* **PARTS OF THE EXERCISE**
- A) Reproduce the ship-resistance passage from "Inventors at Work, with" to "to Special Resistances.", word for word.
- B) In the ship-resistance passage, who first pointed out, in 1793, that a ship's resistance has two distinct components?
Segment Start: EXERCISE PASSAGE
Inventors at Work, with Chapters on Discovery
CHAPTER V
FORM--_Continued_. SHIPS
Ships have their resistances separately studied . . . This leads to improvements of form either for speed or for carrying capacity . . . Experiments with models in basins . . . The Viking ship, a thousand years old, of admirable design . . . Clipper ships and modern steamers. Judgment in design.
Forms of Ships Adapted to Special Resistances.
In giving form to a ship a designer has a three-fold aim,--strength, carrying capacity and speed. Strength is a matter of interior build as much as of external walls; it is conferred by girders, stays and stiffeners which we have already considered, so that we may here pass to the general form of the hull, which decides how much freight a ship may carry, and, to a certain extent, how fast she may run. A ship is the supreme example of form adapted to minimize resistance to motion; its lesson in that regard will be the chief theme of this chapter. Until the close of the eighteenth century the resistance to the progress of a ship was regarded as a single, uncompounded element, plainly enough varying with the vessel’s speed and size. It was Marc Beaufoy, who first in 1793 in London, pointed out that a ship’s resistance has two distinct components; first, friction of the shell or skin with the water through which the vessel moves, dependent upon the area of that skin; second, resistance due to the formation of waves as the ship advances, dependent upon the speed of the vessel and the shape of her hull. Other resistances have since been detected, but these two are much the most important of all; each varies independently of the other as one ship differs from another in form, or as in the same ship one speed is compared with another. To take a simple case: a ship’s model of a certain form, of perfectly clean skin, is towed at various speeds and the pull of the tow-line is noted; then the same model with its skin roughened and covered with marine growths is towed at the same speeds, and much greater pulls are observed in the tow-line. The wetted surface is the same in the two series of experiments, the speeds correspond throughout, and the increase of resistance due to a roughening of surface can only mean that the friction between the water and the submerged skin has increased. Next we take a model of certain form and definite size, and a second model having the same area of wetted surface but a different form; we tow both models at the same speed to find that one requires a decidedly stronger pull than the other. This difference cannot be due to frictional resistance of surface, for this is the same in both models, therefore it must be due to the increased resistance offered by the water as it is pushed aside, a resistance measurable in the created waves. Mr. Edmund Froude, an eminent English authority, says:
“For a ship A, of the ocean mail steamer type, 300 feet long and 31-1/2 feet beam and 2,634 tons displacement, going at 13 knots an hour, the skin resistance is 5.8 tons, and the wave resistance 3.2 tons, making a total of 9 tons. At 14 knots the skin resistance is but little increased, namely 6.6 tons; while the wave resistance is nearly double, namely, 6.15 tons. Mark how great, relatively to the skin resistance, is the wave resistance at the moderate speed of 14 knots for a ship of this size and of 2,634 tons weight or displacement. In the case of another ship B, 300 feet long, 46.3 feet beam, and 3,626 tons displacement--a broader and larger ship with no parallel middle body, but with fine lines swelling out gradually--the wave resistance is much more favorable.[4] At 13 knots the skin resistance is rather more than in the case of the other ship, being 6.95 tons as against 5.8 tons; while the wave resistance is only 2.45 tons as against 3.2 tons. At 14 knots there is a very remarkable result in this broader ship with its fine lines, all entrance and run and no parallel middle body:--at 14 knots the skin resistance is 8 tons as against 6.6 tons in ship A, while the wave resistance is only 3.15 tons as compared with 6.15 tons. The two resistances added together are for B only 11.15 tons, while for A, a smaller ship, they amount to 12.75 tons.”
Segment End: EXERCISE PASSAGE
Segment Start: EXTRACTED DATA
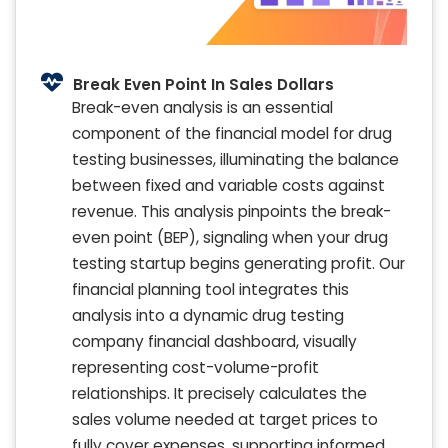
Break Even Point In Sales Dollars
Break-even analysis is an essential
component of the financial model for drug
testing businesses, illuminating the balance
between fixed and variable costs against
revenue. This analysis pinpoints the break-
even point (BEP), signaling when your drug
testing startup begins generating profit. Our
financial planning tool integrates this
analysis into a dynamic drug testing
company financial dashboard, visually
representing cost-volume-profit
relationships. It precisely calculates the
sales volume needed at target prices to
fully cover expenses, supporting informed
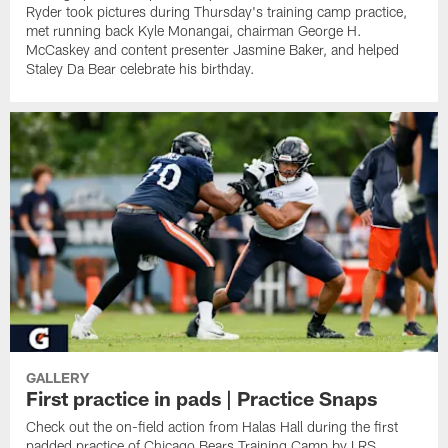
Ryder took pictures during Thursday's training camp practice,
met running back Kyle Monangai, chairman George H.
McCaskey and content presenter Jasmine Baker, and helped
Staley Da Bear celebrate his birthday.
GALLERY
First practice in pads | Practice Snaps
Check out the on-field action from Halas Hall during the first
padded practice of Chicago Bears Training Camp by LRS.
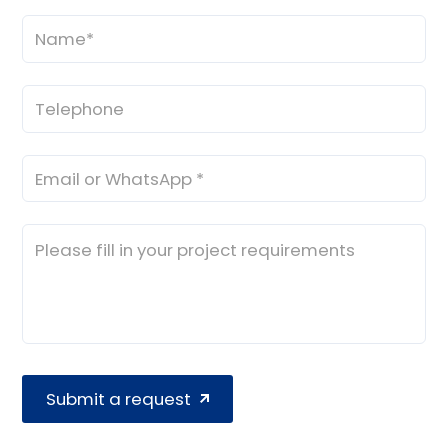
Submit a request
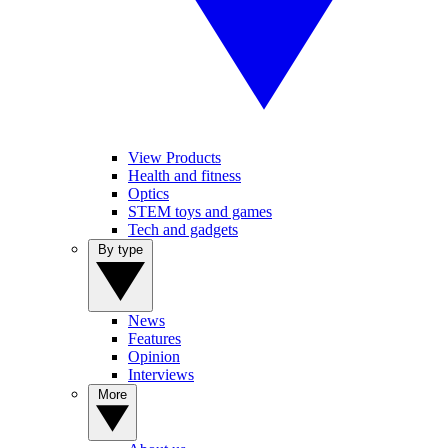
View Products
Health and fitness
Optics
STEM toys and games
Tech and gadgets
By type
News
Features
Opinion
Interviews
More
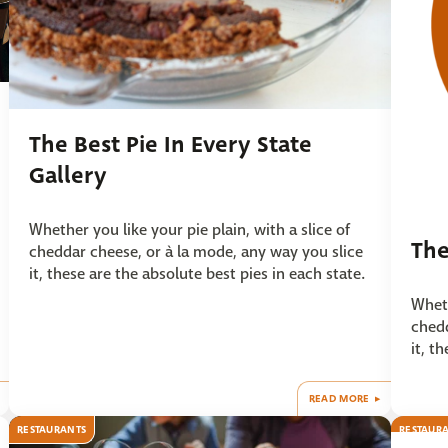
The Best Pie In Every State
Gallery
Whether you like your pie plain, with a slice of
The
cheddar cheese, or à la mode, any way you slice
it, these are the absolute best pies in each state.
Wheth
chedd
it, t
READ MORE
RESTAURANTS
RESTAUR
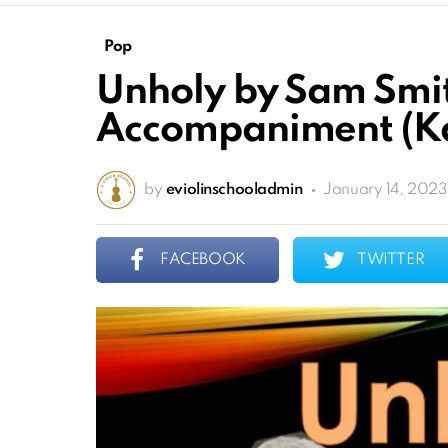
Pop
Unholy by Sam Smit
Accompaniment (Ka
by
eviolinschooladmin
January 14, 2023
FACEBOOK
TWITTER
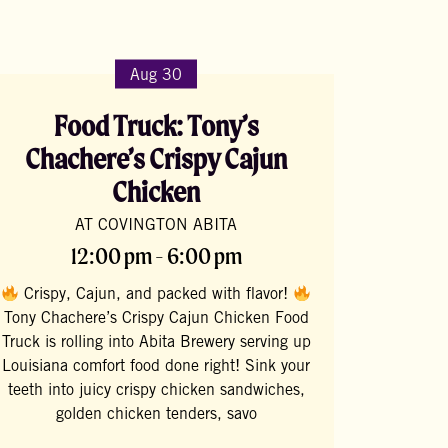
Aug 30
Food Truck: Tony’s
Chachere’s Crispy Cajun
Chicken
AT COVINGTON ABITA
12:00 pm - 6:00 pm
Crispy, Cajun, and packed with flavor!
Tony Chachere’s Crispy Cajun Chicken Food
Truck is rolling into Abita Brewery serving up
Louisiana comfort food done right! Sink your
teeth into juicy crispy chicken sandwiches,
golden chicken tenders, savo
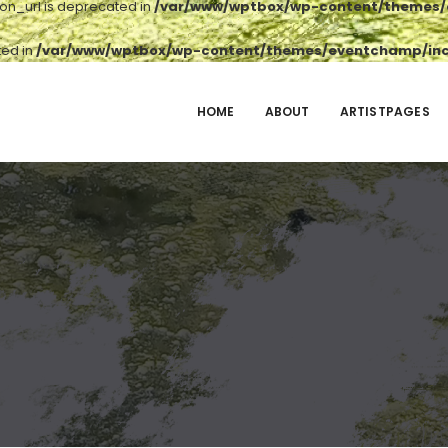
ton_url is deprecated in
/var/www/wptbox/wp-content/themes/e
ted in
/var/www/wptbox/wp-content/themes/eventchamp/incl
HOME
ABOUT
ARTISTPAGES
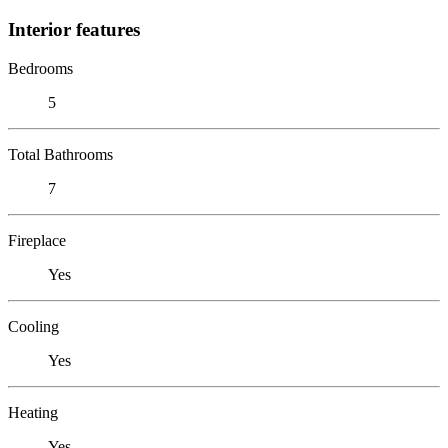
Interior features
Bedrooms
5
Total Bathrooms
7
Fireplace
Yes
Cooling
Yes
Heating
Yes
Segment End: EXTRACTED DATA
* **SOLUTIONS TO THE TASKS**
- A)
Inventors at Work, with Chapters on Discovery
CHAPTER V
FORM--_Continued_. SHIPS
Ships have their resistances separately studied . . . This leads to improvements of form either for speed or for carrying capacity . . . Experiments with models in basins . . . The Viking ship, a thousand years old, of admirable design . . . Clipper ships and modern steamers. Judgment in design.
Forms of Ships Adapted to Special Resistances.

- B) Marc Beaufoy